Segment Start: INFORMATION SUPPLIED
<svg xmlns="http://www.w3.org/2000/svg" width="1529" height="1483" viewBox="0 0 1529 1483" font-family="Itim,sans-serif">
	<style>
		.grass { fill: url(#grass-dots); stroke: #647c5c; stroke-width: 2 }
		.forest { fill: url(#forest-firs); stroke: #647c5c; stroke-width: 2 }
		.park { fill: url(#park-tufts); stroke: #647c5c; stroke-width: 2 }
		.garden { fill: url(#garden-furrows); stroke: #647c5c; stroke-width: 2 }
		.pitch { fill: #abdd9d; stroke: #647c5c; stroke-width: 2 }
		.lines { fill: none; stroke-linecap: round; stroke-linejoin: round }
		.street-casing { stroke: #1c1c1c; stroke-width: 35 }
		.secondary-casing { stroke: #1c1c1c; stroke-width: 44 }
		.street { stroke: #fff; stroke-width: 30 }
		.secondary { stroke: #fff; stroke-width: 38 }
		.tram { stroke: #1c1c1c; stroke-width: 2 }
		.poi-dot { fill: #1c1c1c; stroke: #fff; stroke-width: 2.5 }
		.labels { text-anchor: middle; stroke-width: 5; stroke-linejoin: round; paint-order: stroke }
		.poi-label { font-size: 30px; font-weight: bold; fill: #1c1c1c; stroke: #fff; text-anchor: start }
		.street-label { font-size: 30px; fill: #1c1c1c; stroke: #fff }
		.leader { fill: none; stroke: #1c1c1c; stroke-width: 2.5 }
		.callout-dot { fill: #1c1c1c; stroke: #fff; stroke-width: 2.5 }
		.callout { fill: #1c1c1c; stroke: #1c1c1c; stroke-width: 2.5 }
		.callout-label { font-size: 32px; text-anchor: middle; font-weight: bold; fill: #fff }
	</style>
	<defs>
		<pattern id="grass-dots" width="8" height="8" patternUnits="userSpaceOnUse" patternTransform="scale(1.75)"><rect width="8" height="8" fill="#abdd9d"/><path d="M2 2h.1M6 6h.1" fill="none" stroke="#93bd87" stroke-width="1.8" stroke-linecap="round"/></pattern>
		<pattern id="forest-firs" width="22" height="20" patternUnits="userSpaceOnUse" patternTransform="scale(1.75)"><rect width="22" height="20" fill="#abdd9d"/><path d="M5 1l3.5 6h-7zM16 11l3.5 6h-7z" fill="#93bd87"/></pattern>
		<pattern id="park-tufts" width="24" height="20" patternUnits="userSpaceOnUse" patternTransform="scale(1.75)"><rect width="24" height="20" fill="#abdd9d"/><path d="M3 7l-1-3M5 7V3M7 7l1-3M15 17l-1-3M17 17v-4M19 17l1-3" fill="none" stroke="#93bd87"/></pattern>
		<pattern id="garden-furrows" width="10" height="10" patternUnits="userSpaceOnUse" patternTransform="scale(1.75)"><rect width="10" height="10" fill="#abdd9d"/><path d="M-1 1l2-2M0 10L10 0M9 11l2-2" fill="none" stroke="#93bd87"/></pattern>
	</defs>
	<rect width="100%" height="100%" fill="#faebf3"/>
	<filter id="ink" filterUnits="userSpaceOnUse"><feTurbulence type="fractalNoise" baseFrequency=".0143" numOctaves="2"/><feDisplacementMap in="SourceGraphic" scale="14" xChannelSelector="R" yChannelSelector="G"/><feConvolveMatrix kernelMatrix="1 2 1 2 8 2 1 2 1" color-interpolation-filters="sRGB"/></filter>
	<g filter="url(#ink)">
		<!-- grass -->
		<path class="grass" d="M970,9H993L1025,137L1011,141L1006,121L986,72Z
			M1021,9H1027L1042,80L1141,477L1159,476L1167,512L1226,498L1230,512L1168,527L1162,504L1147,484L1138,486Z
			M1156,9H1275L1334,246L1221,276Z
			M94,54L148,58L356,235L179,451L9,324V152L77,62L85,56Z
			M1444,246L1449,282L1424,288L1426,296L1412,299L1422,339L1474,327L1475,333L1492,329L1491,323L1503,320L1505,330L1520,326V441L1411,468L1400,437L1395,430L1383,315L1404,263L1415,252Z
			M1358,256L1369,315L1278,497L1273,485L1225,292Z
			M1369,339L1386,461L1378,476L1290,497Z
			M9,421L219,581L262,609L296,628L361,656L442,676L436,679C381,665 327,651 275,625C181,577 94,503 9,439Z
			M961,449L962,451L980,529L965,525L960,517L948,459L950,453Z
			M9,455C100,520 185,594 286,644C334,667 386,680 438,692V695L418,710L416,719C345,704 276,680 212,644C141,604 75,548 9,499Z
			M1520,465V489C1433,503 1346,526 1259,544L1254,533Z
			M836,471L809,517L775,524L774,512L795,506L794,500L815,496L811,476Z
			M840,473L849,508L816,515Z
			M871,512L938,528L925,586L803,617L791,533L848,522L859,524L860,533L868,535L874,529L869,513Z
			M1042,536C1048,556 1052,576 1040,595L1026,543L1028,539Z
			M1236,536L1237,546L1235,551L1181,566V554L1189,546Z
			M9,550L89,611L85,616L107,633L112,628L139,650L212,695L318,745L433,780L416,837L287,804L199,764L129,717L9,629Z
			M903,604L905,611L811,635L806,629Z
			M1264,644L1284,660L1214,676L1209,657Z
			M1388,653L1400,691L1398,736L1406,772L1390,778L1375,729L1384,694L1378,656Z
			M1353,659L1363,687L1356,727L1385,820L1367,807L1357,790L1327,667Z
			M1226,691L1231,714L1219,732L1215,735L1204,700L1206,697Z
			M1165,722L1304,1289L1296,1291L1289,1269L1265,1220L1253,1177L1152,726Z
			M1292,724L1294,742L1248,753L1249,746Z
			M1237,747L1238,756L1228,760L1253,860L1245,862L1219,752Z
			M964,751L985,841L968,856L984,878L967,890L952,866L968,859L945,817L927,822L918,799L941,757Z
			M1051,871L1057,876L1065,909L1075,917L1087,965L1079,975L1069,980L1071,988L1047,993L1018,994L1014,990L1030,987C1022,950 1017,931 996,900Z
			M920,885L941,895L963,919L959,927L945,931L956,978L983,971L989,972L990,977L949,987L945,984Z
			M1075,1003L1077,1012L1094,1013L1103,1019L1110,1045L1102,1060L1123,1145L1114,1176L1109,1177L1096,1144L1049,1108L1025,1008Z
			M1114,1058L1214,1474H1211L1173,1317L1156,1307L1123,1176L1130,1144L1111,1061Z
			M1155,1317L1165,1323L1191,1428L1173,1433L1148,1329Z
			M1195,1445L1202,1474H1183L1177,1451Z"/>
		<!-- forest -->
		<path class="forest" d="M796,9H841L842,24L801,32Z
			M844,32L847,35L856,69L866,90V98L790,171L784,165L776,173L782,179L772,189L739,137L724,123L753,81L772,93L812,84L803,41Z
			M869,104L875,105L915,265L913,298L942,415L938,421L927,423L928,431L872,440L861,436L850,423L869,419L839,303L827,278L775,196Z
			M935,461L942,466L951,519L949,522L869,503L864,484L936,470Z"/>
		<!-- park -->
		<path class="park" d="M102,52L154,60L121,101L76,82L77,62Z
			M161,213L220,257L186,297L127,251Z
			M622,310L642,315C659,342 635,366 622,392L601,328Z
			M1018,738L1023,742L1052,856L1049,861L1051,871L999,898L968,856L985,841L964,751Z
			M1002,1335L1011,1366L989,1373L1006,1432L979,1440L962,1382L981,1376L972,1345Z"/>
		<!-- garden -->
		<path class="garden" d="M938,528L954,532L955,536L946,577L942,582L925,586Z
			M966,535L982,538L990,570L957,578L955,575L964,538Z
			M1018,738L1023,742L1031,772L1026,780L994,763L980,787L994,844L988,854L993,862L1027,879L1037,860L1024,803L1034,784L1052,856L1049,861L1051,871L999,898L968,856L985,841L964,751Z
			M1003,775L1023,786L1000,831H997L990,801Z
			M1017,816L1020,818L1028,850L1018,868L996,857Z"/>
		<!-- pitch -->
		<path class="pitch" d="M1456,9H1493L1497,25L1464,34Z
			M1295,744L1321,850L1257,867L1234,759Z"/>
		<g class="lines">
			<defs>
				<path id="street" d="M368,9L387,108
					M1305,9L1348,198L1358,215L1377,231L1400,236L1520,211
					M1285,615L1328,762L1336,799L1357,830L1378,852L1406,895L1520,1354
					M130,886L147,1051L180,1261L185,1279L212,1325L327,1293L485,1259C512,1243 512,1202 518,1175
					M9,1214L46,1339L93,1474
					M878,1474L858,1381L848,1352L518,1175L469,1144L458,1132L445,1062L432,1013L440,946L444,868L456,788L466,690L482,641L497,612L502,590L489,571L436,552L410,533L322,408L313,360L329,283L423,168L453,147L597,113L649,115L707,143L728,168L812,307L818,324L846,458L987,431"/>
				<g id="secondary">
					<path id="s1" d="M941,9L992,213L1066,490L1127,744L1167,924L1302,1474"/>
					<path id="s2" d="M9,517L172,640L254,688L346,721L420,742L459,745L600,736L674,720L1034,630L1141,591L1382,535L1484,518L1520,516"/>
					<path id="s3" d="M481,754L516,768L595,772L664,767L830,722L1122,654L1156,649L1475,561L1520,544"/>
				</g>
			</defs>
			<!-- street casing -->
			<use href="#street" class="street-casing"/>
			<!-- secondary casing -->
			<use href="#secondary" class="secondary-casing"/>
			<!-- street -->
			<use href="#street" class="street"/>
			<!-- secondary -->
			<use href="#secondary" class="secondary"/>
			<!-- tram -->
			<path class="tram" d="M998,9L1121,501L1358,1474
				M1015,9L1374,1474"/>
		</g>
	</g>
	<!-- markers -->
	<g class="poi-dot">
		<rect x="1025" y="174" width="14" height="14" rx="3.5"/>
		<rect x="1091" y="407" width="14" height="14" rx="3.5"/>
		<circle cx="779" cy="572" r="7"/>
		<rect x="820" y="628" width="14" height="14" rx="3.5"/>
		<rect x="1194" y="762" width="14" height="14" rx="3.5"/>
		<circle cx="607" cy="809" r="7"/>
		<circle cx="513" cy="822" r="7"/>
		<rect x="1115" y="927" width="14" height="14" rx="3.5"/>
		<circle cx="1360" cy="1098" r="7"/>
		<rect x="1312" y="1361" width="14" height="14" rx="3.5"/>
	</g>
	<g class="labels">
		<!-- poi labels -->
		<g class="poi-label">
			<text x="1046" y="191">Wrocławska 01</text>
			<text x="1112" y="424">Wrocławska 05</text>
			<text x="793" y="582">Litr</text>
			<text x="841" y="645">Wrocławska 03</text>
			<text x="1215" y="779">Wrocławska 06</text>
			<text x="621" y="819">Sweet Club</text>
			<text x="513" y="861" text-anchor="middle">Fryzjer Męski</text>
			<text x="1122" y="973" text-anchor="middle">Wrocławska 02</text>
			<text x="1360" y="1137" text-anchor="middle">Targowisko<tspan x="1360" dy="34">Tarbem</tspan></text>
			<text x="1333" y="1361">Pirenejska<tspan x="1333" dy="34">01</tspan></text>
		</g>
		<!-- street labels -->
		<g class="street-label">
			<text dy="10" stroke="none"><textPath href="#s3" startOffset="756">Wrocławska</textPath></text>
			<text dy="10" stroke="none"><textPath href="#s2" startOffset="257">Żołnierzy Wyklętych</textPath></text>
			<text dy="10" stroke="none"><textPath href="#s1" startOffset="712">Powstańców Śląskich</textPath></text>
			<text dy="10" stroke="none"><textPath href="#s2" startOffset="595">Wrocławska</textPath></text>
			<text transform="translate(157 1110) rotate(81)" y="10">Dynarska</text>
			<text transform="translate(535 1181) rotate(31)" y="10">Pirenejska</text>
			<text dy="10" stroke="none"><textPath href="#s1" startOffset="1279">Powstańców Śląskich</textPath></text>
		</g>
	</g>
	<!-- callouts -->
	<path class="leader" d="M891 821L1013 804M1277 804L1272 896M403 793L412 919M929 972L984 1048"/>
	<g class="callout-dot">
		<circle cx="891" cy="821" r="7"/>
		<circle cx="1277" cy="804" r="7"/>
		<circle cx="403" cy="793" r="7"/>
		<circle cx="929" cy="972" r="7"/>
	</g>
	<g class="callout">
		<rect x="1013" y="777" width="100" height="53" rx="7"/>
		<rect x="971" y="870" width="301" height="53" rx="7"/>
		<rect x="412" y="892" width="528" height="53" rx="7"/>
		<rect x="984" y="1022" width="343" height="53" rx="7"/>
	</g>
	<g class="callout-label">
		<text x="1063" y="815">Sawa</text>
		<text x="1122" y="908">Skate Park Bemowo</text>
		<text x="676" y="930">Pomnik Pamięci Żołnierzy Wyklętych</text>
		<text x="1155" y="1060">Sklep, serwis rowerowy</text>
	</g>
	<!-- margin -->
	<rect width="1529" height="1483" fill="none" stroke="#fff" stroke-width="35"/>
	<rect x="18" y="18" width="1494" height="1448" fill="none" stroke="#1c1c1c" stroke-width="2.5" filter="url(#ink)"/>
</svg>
Segment End: INFORMATION SUPPLIED
### WHAT YOU WILL DO
Please give back exactly the lines of this listing beginning at the line with "2 1 2 8 2 1" and ending with the line with "M1156,9H1275L1334,246L1221,276Z", both included, and nothing else.

### EXPECTED ANSWER
	<filter id="ink" filterUnits="userSpaceOnUse"><feTurbulence type="fractalNoise" baseFrequency=".0143" numOctaves="2"/><feDisplacementMap in="SourceGraphic" scale="14" xChannelSelector="R" yChannelSelector="G"/><feConvolveMatrix kernelMatrix="1 2 1 2 8 2 1 2 1" color-interpolation-filters="sRGB"/></filter>
	<g filter="url(#ink)">
		<!-- grass -->
		<path class="grass" d="M970,9H993L1025,137L1011,141L1006,121L986,72Z
			M1021,9H1027L1042,80L1141,477L1159,476L1167,512L1226,498L1230,512L1168,527L1162,504L1147,484L1138,486Z
			M1156,9H1275L1334,246L1221,276Z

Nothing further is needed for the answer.